と秋野屋まさえからの挑発にも近いメッセージがあった。

「あなたが、どれだけ強い選手かは知ってるよ。対戦できて光栄だわ。」

と貴子も秋野屋まさえにメッセージを送った。

 前日計量が終わって、貴子は会場で待ち合わせていた美保とちえみの2人と共に3人で計量明けの行きつけのファミリーレストランで食事となった。食事を待ってる間に、

「たかちゃん。明日の試合、私からはるくんに応援に来るように誘って、応援に来ることとなったんだよ。」

とちえみが言った。

「早い段階で、たかちゃんの試合が決まったんで明日までの2日間有給休暇もらったんだ。今まで、あまり会場に足を運ばない美保ちゃんも今回の試合は大きな試合なんで応援に来ることにしたんだよね。」

とちえみが言うと、

「今回は、たかちゃんの試合。観に行きたかったんだ。」

と美保は言った。

「私達3人。小学校の頃からの付き合いだからね。がんばるよ。」

と貴子が言うと、

「今回の対戦相手を知って、はるくんが心配してるよ。KOされないように。絶対に勝ってチャンピオンベルトを持ってきてね。」

とちえみは貴子を激励した。食事が終わると3人は貴子の翌日の試合に向けて家路へと向かった。

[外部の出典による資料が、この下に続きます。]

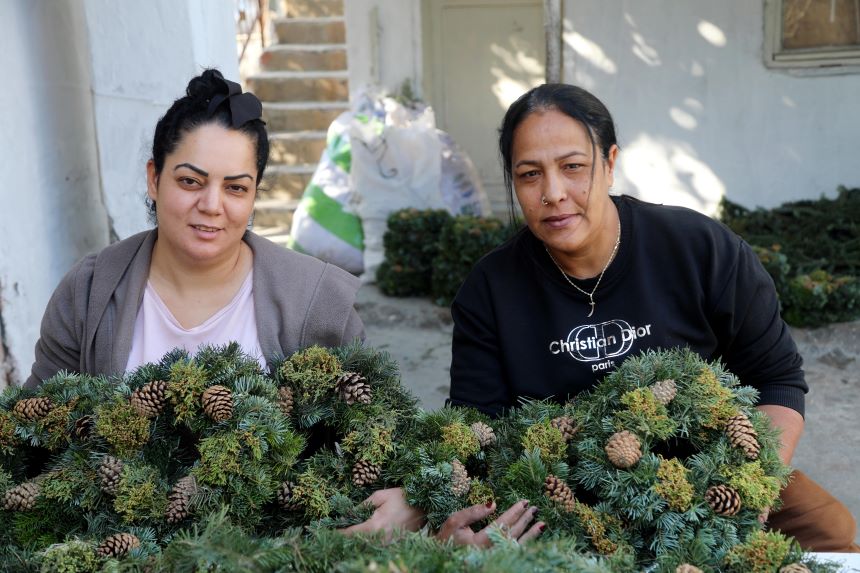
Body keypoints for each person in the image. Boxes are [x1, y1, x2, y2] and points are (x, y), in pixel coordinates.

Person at [446, 83, 858, 552]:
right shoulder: (489, 290)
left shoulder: (700, 249)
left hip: (714, 482)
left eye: (573, 167)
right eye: (529, 174)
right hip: (568, 505)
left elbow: (778, 378)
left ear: (610, 164)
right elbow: (475, 431)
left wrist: (752, 485)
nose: (554, 193)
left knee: (833, 534)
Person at [24, 68, 422, 536]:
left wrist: (404, 499)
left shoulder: (317, 302)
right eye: (191, 181)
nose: (212, 205)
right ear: (154, 179)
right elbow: (33, 430)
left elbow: (380, 433)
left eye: (236, 187)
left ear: (253, 195)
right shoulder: (89, 293)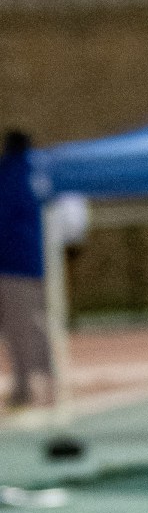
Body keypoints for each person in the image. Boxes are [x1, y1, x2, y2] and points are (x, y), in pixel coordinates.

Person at [0, 129, 52, 409]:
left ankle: (27, 388)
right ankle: (48, 383)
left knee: (20, 329)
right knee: (35, 326)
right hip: (36, 262)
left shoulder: (11, 174)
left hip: (14, 265)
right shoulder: (39, 172)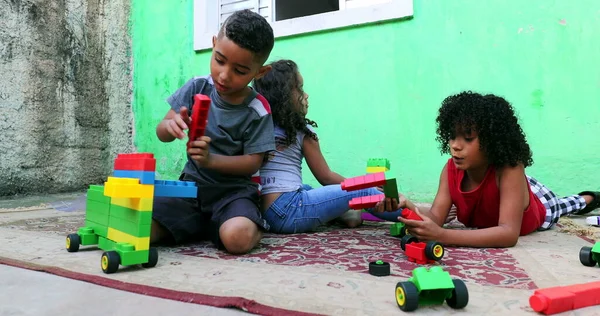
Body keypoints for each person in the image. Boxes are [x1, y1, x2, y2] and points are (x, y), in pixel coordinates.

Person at [396, 91, 599, 247]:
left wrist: (443, 236)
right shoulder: (450, 170)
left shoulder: (510, 169)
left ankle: (592, 197)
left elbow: (508, 234)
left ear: (492, 140)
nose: (456, 145)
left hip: (540, 202)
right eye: (452, 136)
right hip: (511, 186)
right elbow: (435, 218)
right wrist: (407, 204)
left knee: (567, 204)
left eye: (468, 138)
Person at [150, 10, 276, 254]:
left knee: (237, 238)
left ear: (259, 72)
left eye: (240, 71)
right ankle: (199, 223)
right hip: (190, 191)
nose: (224, 75)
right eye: (219, 60)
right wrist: (171, 124)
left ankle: (247, 222)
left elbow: (252, 163)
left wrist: (211, 160)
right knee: (140, 224)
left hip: (233, 194)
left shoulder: (257, 109)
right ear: (214, 44)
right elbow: (161, 132)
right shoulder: (197, 87)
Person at [252, 60, 413, 234]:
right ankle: (416, 215)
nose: (306, 95)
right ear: (283, 96)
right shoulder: (302, 131)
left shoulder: (259, 125)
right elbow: (326, 177)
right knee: (363, 192)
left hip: (264, 211)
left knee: (308, 189)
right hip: (289, 211)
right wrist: (367, 188)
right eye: (300, 88)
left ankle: (347, 216)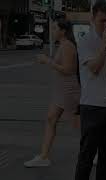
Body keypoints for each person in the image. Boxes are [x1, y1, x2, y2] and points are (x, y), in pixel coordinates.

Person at [24, 19, 81, 168]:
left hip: (69, 91)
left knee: (77, 125)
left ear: (63, 31)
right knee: (51, 120)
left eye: (55, 28)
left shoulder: (67, 46)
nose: (52, 31)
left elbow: (69, 70)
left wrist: (47, 61)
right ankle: (44, 156)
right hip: (61, 91)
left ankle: (95, 151)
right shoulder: (63, 45)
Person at [74, 1, 106, 179]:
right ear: (92, 18)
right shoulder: (86, 42)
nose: (105, 25)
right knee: (87, 157)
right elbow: (94, 68)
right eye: (102, 20)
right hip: (92, 106)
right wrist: (103, 46)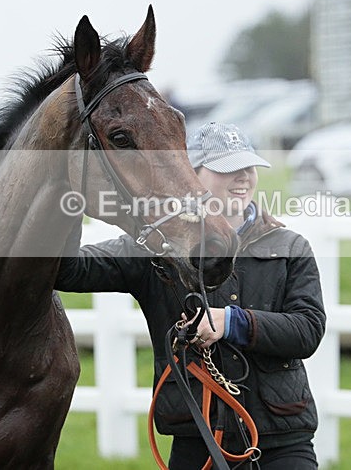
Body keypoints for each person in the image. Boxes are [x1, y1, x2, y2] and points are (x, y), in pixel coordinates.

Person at [55, 122, 325, 469]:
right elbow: (69, 269)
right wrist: (71, 200)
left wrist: (231, 322)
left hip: (282, 441)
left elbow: (308, 330)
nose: (243, 177)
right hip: (196, 440)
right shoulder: (153, 247)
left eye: (248, 167)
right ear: (191, 176)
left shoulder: (290, 247)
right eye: (228, 169)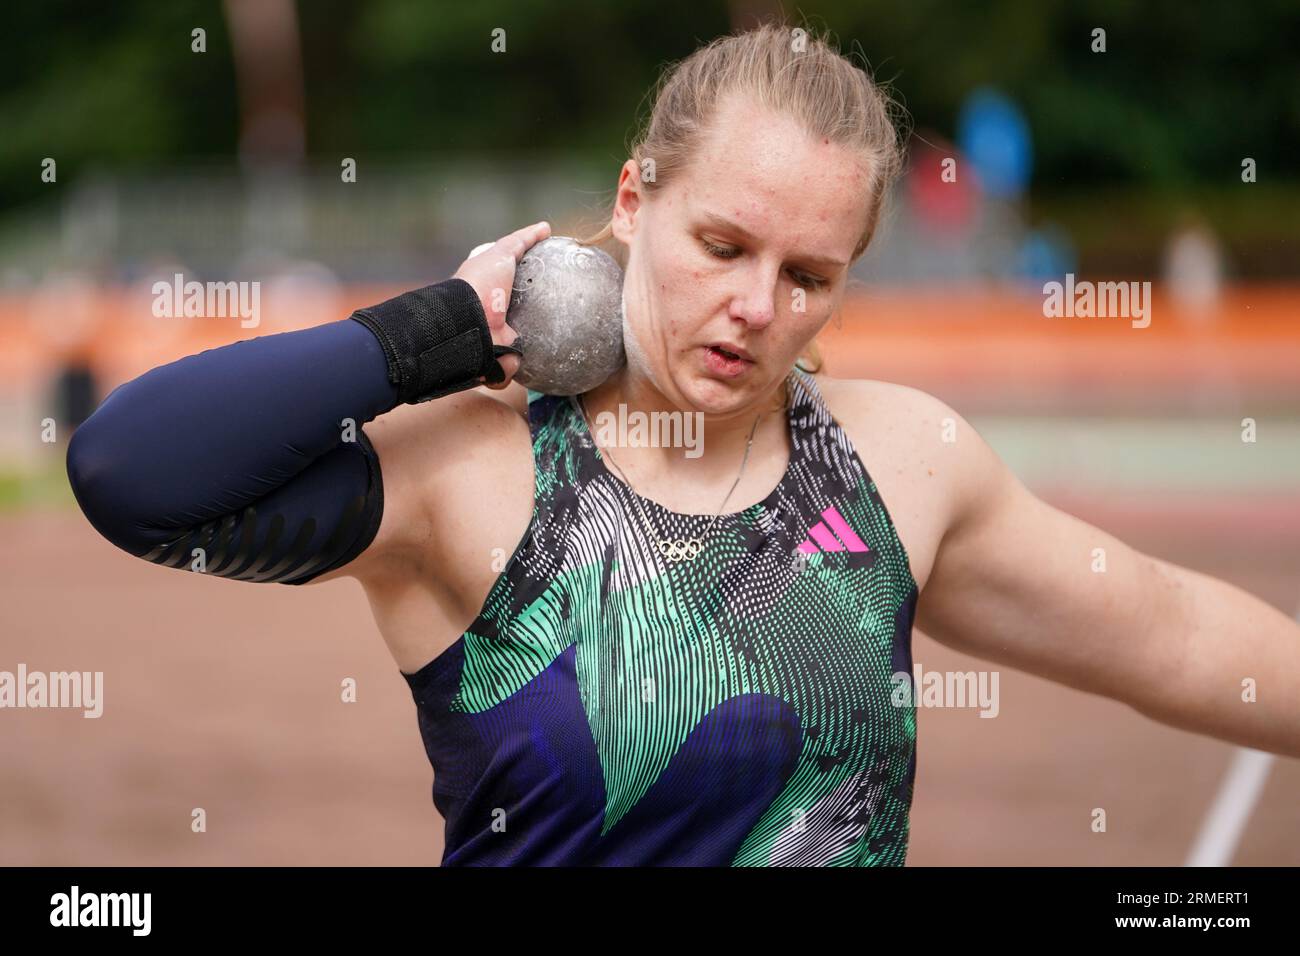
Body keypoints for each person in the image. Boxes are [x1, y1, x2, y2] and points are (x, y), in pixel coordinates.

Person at [65, 22, 1299, 867]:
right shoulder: (473, 473)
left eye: (808, 273)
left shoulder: (902, 464)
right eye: (723, 246)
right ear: (632, 199)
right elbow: (133, 472)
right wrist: (430, 333)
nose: (759, 306)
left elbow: (1172, 631)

 その日の夜。貴子のスマホにちえみからのメールが届いた。



 明日は私の誕生日。

 たかちゃんには試合に勝ってチャンピオンベルトを持ち帰って私の誕生日を祝ってね。

 試合、がんばってね。


 ちえみ



 ちえみからのメールを受け取った貴子は返信のメールを送った。



 そういえば、明日は9月15日だったよね。

 明日の試合。絶対に勝ってチャンピオンベルト見せたいね。


 貴子



 貴子にとっては期待と不安が入り混じる東洋太平洋タイトルマッチ初挑戦の前夜となった。